En taxant l’OMPI de terroriste et en tolérant les actions du régime iranien et de ses affidés, ces gouvernements participent activement à la répression du peuple iranien et agissent comme un facteur majeur contre un changement de régime en Iran.

Maryam Radjavi a ajouté : En ce qui concerne Achraf, ces conditions rendent les obligations de l’ONU encore plus sérieuses. D’autant plus qu’après la reconnaissance d’une partie des droits des habitants du camp par le HCR, le Secrétaire général et la Haut commissaire des droits de l’homme doivent prendre l’initiative de la protection des Achrafiens. Une mission qui recevra coup sûr le soutien de très nombreux pays et d’autres parties sur le plan international. Si les Etats-Unis, a-t-elle ajouté, refusent d’assurer la protection de l’équipe de l’ONU à Achraf, la Résistance iranienne est prête à assumer les frais de cette protection.
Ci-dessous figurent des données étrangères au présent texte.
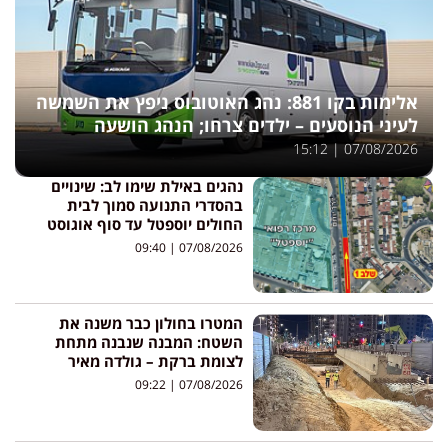
אלימות בקו 881: נהג האוטובוס ניפץ את השמשה
לעיני הנוסעים – ילדים צרחו; הנהג הושעה
15:12
07/08/2026
נהגים באילת שימו לב: שינויים
בהסדרי התנועה סמוך לבית
החולים יוספטל עד סוף אוגוסט
09:40
07/08/2026
המטרו בחולון כבר משנה את
השטח: המבנה שנבנה מתחת
לצומת ברקת – גולדה מאיר
09:22
07/08/2026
Mme Radjavi a énumérer trois mesures essentielles : 1- Le Secrétaire général, la MANUI et la Haut commissaire des droits de l’homme doivent installer des observateurs de l’ONU à Achraf, pour placer le camp sous la surveillance permanente de l’ONU. 2 –Le HCR doit reconnaître au plus le statut complet de réfugié à l’ensemble des Achrafiens. 3- Les USA doivent participer à assurer et garantir les droits et la protection stipulés dans le communiqué du 13 septembre du HCR et contraindre l’Irak à mettre de côté son ultimatum pour fermer le camp.